Vols. IX–XI: Literature of the Republic, Part IV., 1861–1889

The Lawyer

By Joseph Story (1779–1845)

[Born in Marblehead, Mass., 1779. Died at Cambridge, Mass., 1845. Inaugural Discourse at Harvard, 1829.—Miscellaneous Writings. 1835.]

THE PERFECT lawyer, like the perfect orator, must accomplish himself for his duties by familiarity with every study. It may be truly said that to him nothing, that concerns human nature or human art, is indifferent or useless. He should search the human heart, and explore to their sources the passions, and appetites, and feelings of mankind. He should watch the motions of the dark and malignant passions, as they silently approach the chambers of the soul in its first slumbers. He should catch the first warm rays of sympathy and benevolence, as they play around the character, and are reflected back from its varying lines. He should learn to detect the cunning arts of the hypocrite, who pours into the credulous and unwary ear his leperous distilment. He should for this purpose make the master-spirits of all ages pay contribution to his labors. He should walk abroad through nature, and elevate his thoughts, and warm his virtues, by a contemplation of her beauty, and magnificence, and harmony. He should examine well the precepts of religion, as the only solid basis of civil society; and gather from them, not only his duty, but his hopes; not merely his consolations, but his discipline and his glory. He should unlock all the treasures of history for illustration, and instruction, and admonition. He will thus see man as he has been, and thereby best know what he is. He will thus be taught to distrust theory, and cling to practical good; to rely more upon experience than reasoning; more upon institutions than laws; more upon checks to vice than upon motives to virtue. He will become more indulgent to human errors; more scrupulous in means, as well as in ends; more wise, more candid, more forgiving, more disinterested. If the melancholy infirmities of his race shall make him trust men less, he may yet learn to love man more.

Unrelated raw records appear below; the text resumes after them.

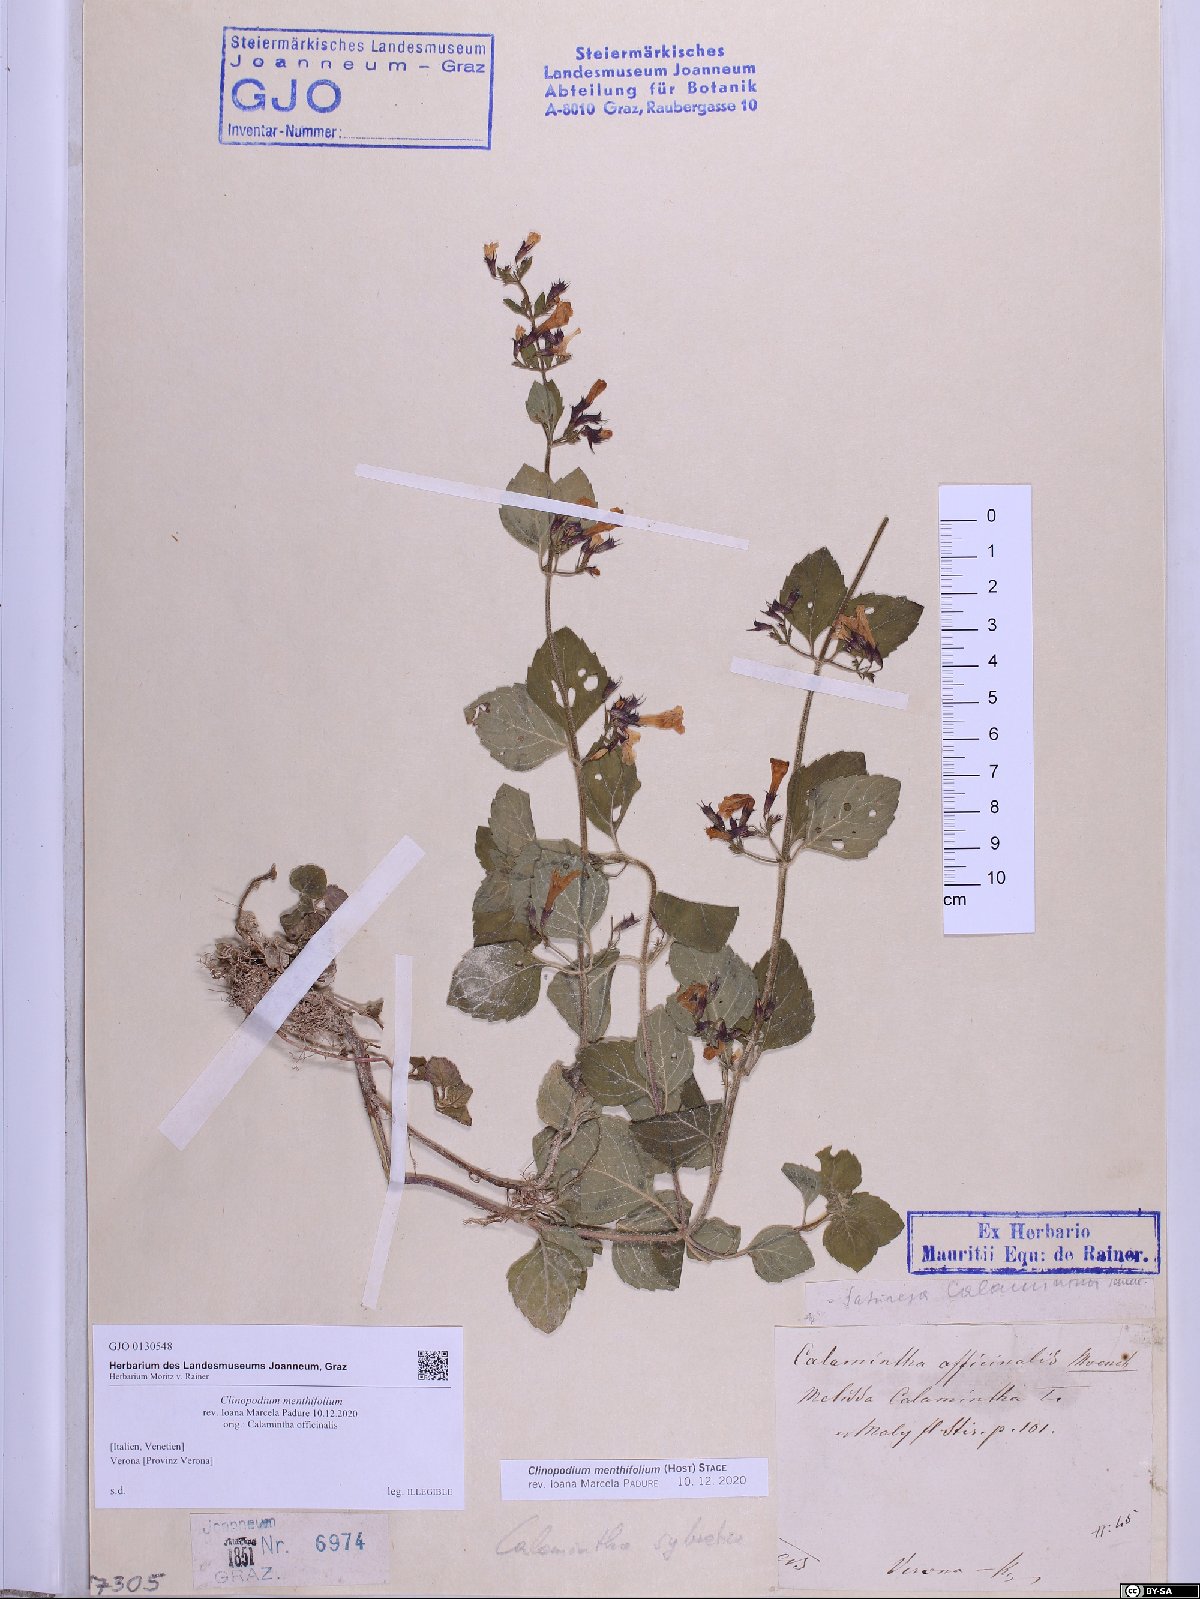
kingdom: Plantae
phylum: Tracheophyta
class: Magnoliopsida
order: Lamiales
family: Lamiaceae
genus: Clinopodium
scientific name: Clinopodium menthifolium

Nor should he stop here. He must drink in the lessons and the spirit of philosophy. I do not mean that philosophy described by Milton, as

  • “A perpetual feast of nectared sweets,
  • Where no crude surfeit reigns;”
  • but that philosophy, which is conversant with men’s business and interests, with the policy and the welfare of nations; that philosophy which dwells not in vain imaginations and Platonic dreams, but which stoops to life, and enlarges the boundaries of human happiness; that philosophy which sits by us in the closet, cheers us by the fireside, walks with us in the fields and highways, kneels with us at the altars, and lights up the enduring flame of patriotism.